Businesses can secure real value as AI promises a watershed moment
Realistic and internationally standardized approaches to the risks of AI deployment will be key to reaping the technology’s massive potential, says Cohere’s President and COO, Martin Kon.
Cohere specializes in large language models. The company creates enterprise-grade AI technology designed to deliver value for businesses.
Cohere’s CEO, Aidan Gomez, was one of the inventors of the Transformer – the T in ChatGPT – while a machine learning researcher at Google Brain.
Excited by the technology’s potential, but frustrated at the lack of real-world applications beyond Google itself, Gomez co-founded Cohere with Nick Frosst [sic] and Ivan Zhang.
AI promises exponential change
Cohere’s President and Chief Operating Officer, Martin Kon, is in no doubt about the transformational power of artificial intelligence. He compares the current era to the advent of the internet.
“To my mind, this is the most disruptive, most transformational time that we’ve seen in at least 30 years,” he says. “It’s going to change everything about how enterprises operate, how customers deal with their service providers, how we as knowledge workers go about our day-to-day tasks.
“I think we’ll see millions of jobs created, we’ll see trillions of dollars of economic value created,” he predicts.
“To my mind, this is the most disruptive, most transformational time that we’ve seen in at least 30 years.”
Martin Kon, President and Chief Operating Officer, Cohere
Tackle the real-world risks
Kon acknowledges the risks of AI, specifically around bias and toxicity in LLMs, and the necessity for human input in some processes. Policy guardrails are important to ensure these issues are addressed, he says.
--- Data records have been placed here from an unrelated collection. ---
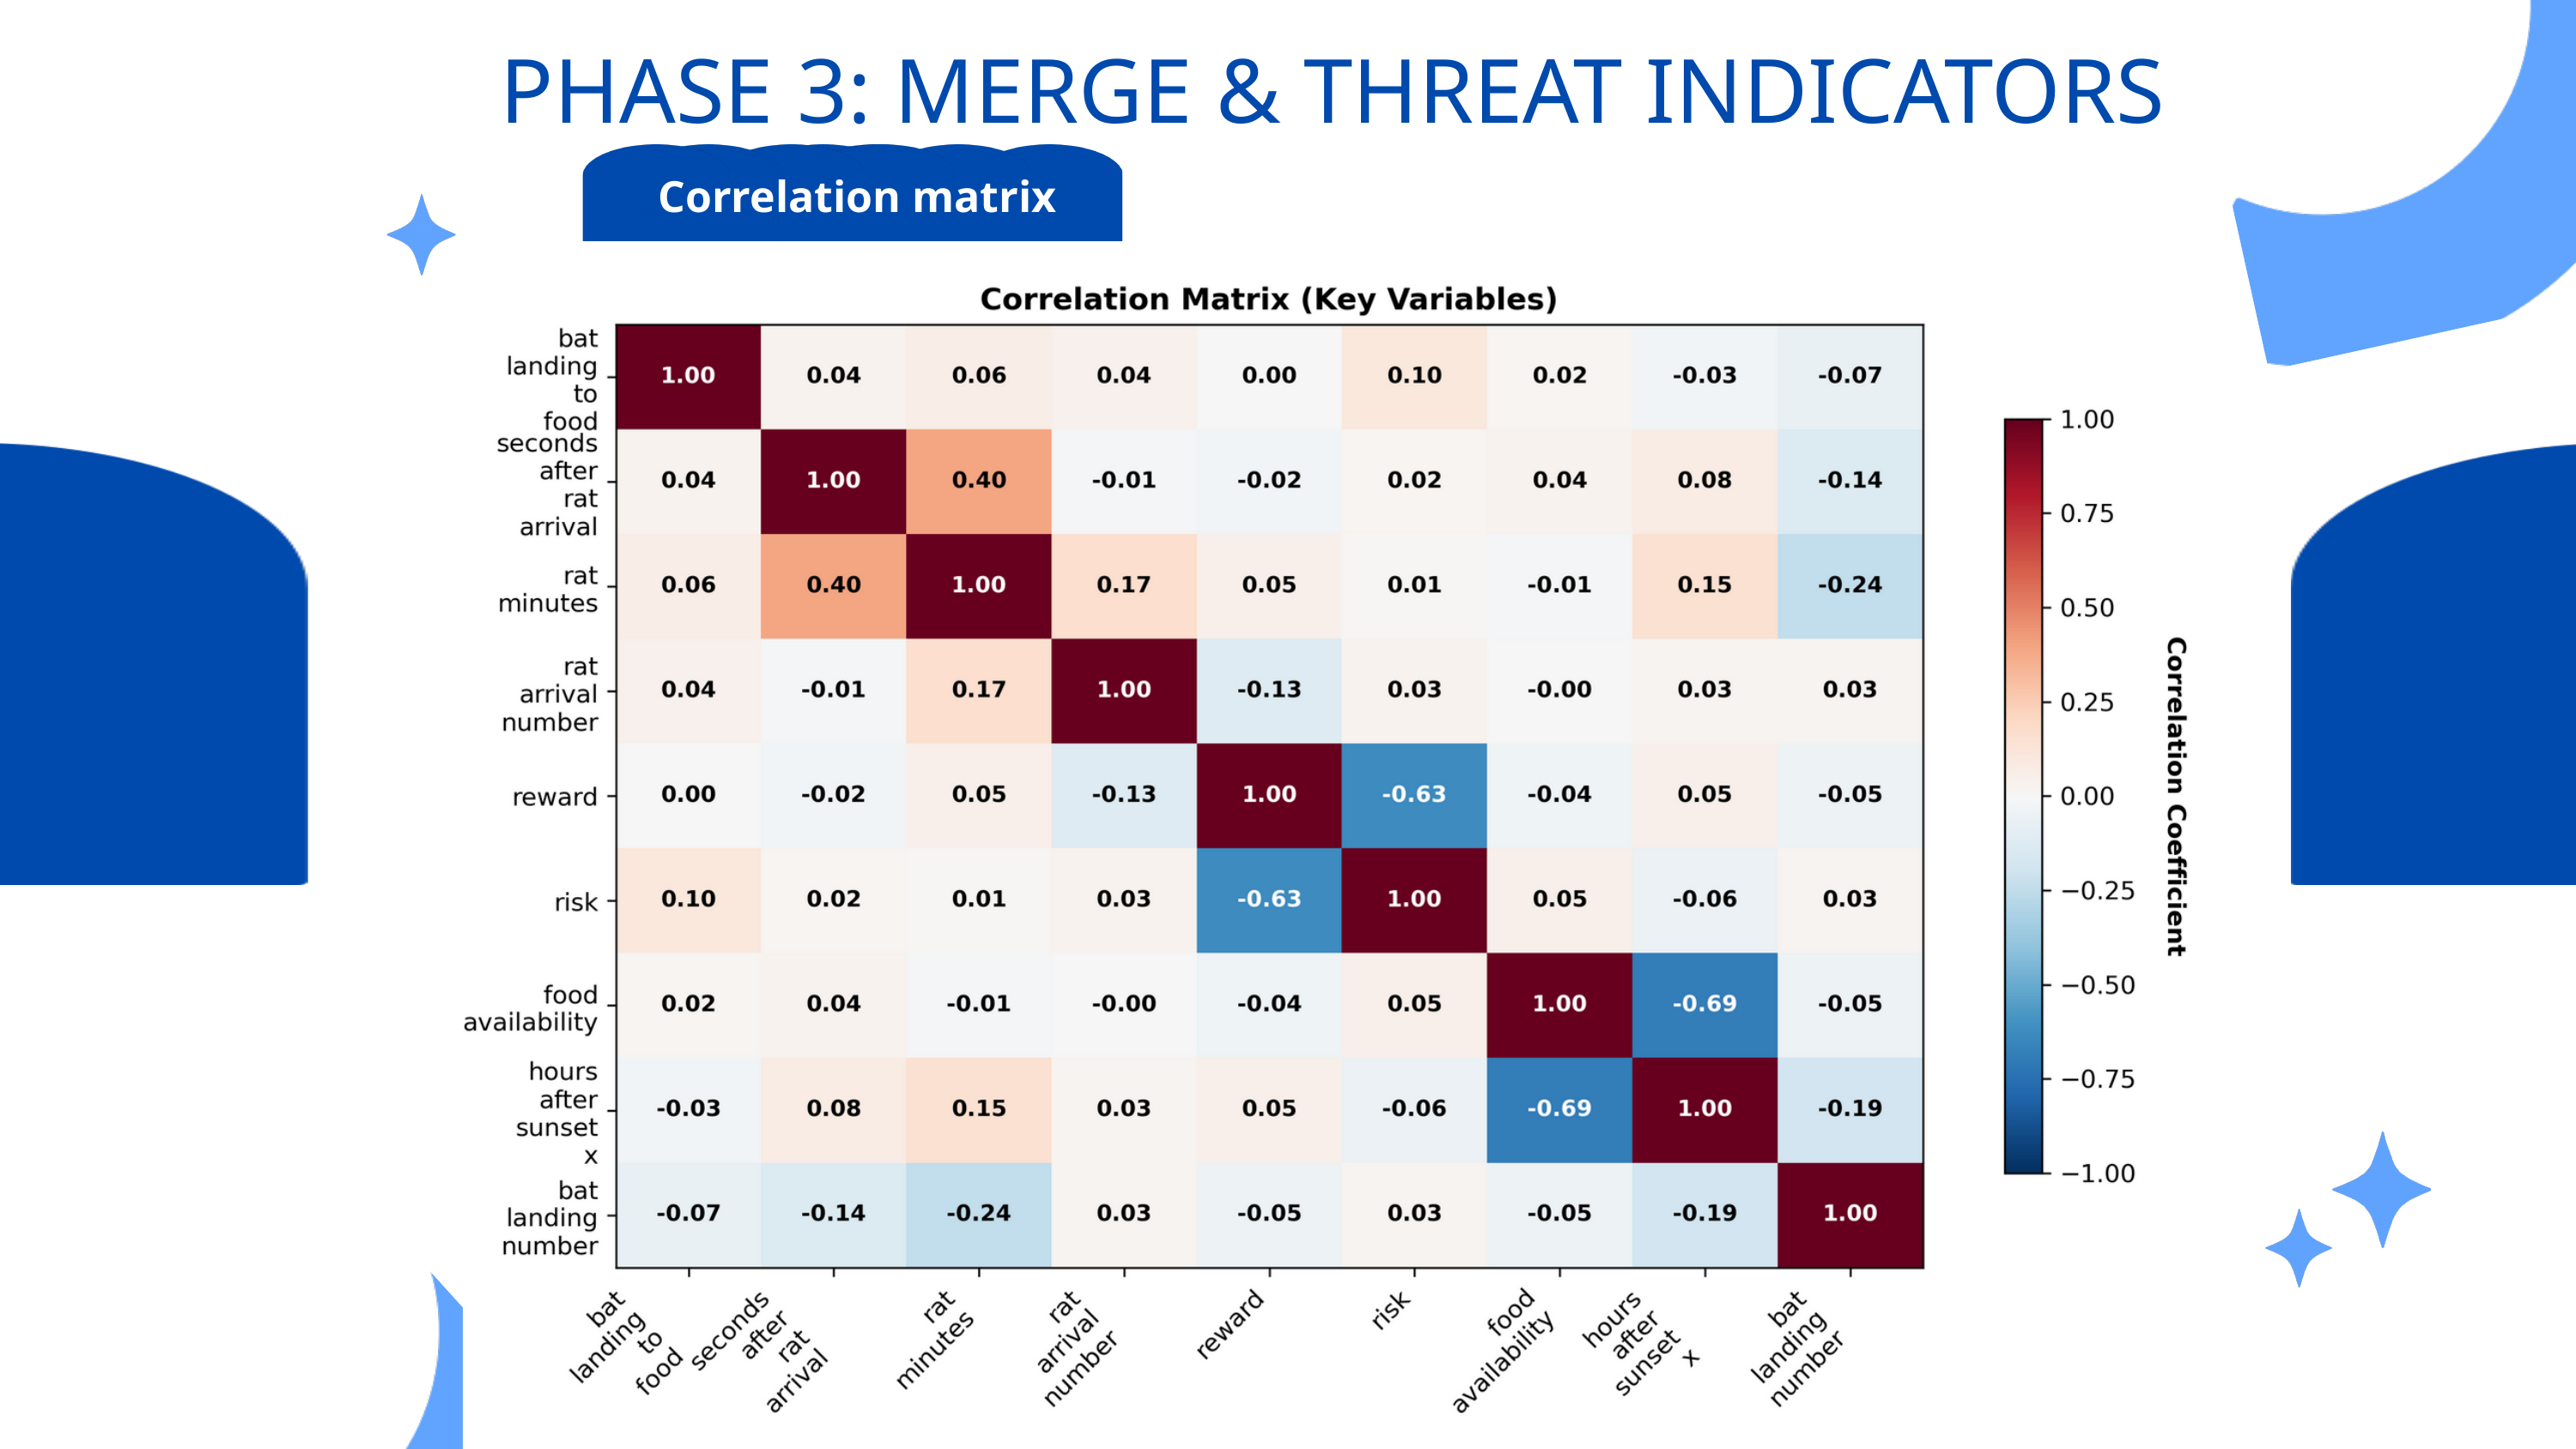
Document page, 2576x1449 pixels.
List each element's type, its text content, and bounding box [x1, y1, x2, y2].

text_box [63, 1179, 463, 1449]
text_box [2291, 443, 2576, 885]
text_box [2186, 0, 2576, 371]
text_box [2264, 1131, 2432, 1288]
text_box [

He has less time for predictions about AI as a long-term threat to humanity’s survival. “Some of this talk of existential risk is a bit hyperbolic, and I think a distraction from the real risks about deploying in the real world,” he declares.
“Some of this talk of existential risk is a bit hyperbolic, and I think a distraction from the real risks about deploying in the real world.”
Martin Kon, President and Chief Operating Officer, Cohere
Regulation needs to be standardized
Kon is encouraged by collaboration on these issues among western nations, with the topic likely to head the agenda for Canada’s G7 presidency in 2025.
As a business with Canadian roots, and offices and investors worldwide, the company sees it as critical that regulation does not put businesses at a disadvantage against international competitors: “The most important thing is to make sure that anything that’s done here in Canada is harmonized with what’s done elsewhere.”
Independence and security are key
Cohere’s model is based on offering the highest levels of data security and privacy to companies, financial institutions, and government bodies. Unlike the big players, its AI technology is not exclusive to a specific cloud provider.
“We ship our models to an enterprise’s data – we don’t ask them to ship their data to our models,” Kon explains. “That means being cloud-agnostic.”
The company is counting on its independence being valuable to customers. “We do not have a cash-burning consumer chatbot,” Kon adds. “We focus only on how AI can help enterprises – with their employees, with their customers – and we’ve been focused on that since day one.”